▶ [Activity A]:
Edit the extracted text in the rows below by changing every "オフ" to "無効" and leaving everything else unchanged. Leave the pictures out of your answer.

(Text for analysis)

There was a time when the Indian version of the Honours List was the strict prerogative of the State. In the market economy age, it isn’t necessary for India’s achievers to lobby ministers and officials to get their names on the Republic Day list: there are alternatives.
The ‘season’ in Delhi and Mumbai witnesses a surfeit of functions organized by media houses, ‘academic’ institutes and industry-sponsored foundations aimed at honouring those who have apparently made a difference to the lives of others. There are awards for sports, media, literature, entertainment, governance, philanthropy and business. And, of course, there are the invariable awards for the “Indian of the Year”— politicians are traditionally favoured — and for “Lifetime achievement”. The wicked people say that many awards are rigged, and aimed at securing collateral benefits for the sponsors. But, like the ‘news for sale’ scandal that has gripped the media, that is another story altogether.
A striking feature of the awards is their sheer predictability. Those who observe these things keenly can more or less predict those who are favoured and those who are out of the radar. Taking a cue from the Nobel committee, it is almost pre-ordained that every second award will be offered to Rahul Gandhi — not necessarily for what he has achieved but because, like President Barack Obama, he has potential. For those awarding bodies that have the clout to arrange an acceptance speech (or at least a message), the prime minister will be honoured — again, not necessarily for what he has achieved, but for the position he holds. Among chief ministers, Delhi’s Sheila Dikshit is a permanent favourite for purely logistical reasons.

(End Text for analysis)
(Exercise materials)

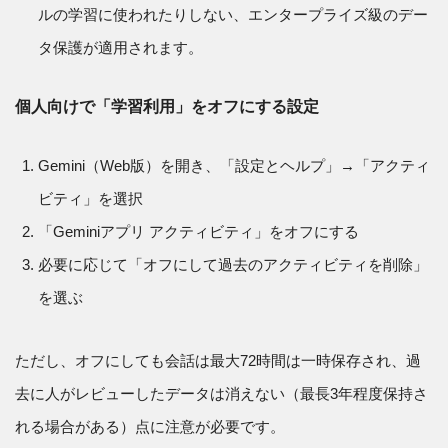
ルの学習に使われたりしない、エンタープライズ級のデー
タ保護が適用されます。
個人向けで「学習利用」をオフにする設定
Gemini（Web版）を開き、「設定とヘルプ」→「アクティ
ビティ」を選択
「Geminiアプリ アクティビティ」をオフにする
必要に応じて「オフにして過去のアクティビティを削除」
を選ぶ
ただし、オフにしても会話は最大72時間は一時保存され、過
去に人がレビューしたデータは消えない（最長3年程度保持さ
れる場合がある）点に注意が必要です。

(End Exercise materials)

▶ [Activity B]:
Shorten the paragraph of the piece on India's award season that begins "A striking feature of the awards", keeping its main points.

▶ [Response box A]:
ルの学習に使われたりしない、エンタープライズ級のデー
タ保護が適用されます。
個人向けで「学習利用」を無効にする設定
Gemini（Web版）を開き、「設定とヘルプ」→「アクティ
ビティ」を選択
「Geminiアプリ アクティビティ」を無効にする
必要に応じて「無効にして過去のアクティビティを削除」
を選ぶ
ただし、無効にしても会話は最大72時間は一時保存され、過
去に人がレビューしたデータは消えない（最長3年程度保持さ
れる場合がある）点に注意が必要です。

▶ [Response box B]:
The awards are highly predictable. Following the Nobel committee's lead, nearly every second award seems set for Rahul Gandhi, who, like President Barack Obama, is rewarded for potential rather than achievement. Bodies that can arrange an acceptance speech or message honor the prime minister for his position rather than his record. Among chief ministers, Delhi's Sheila Dikshit is a permanent favorite for purely logistical reasons.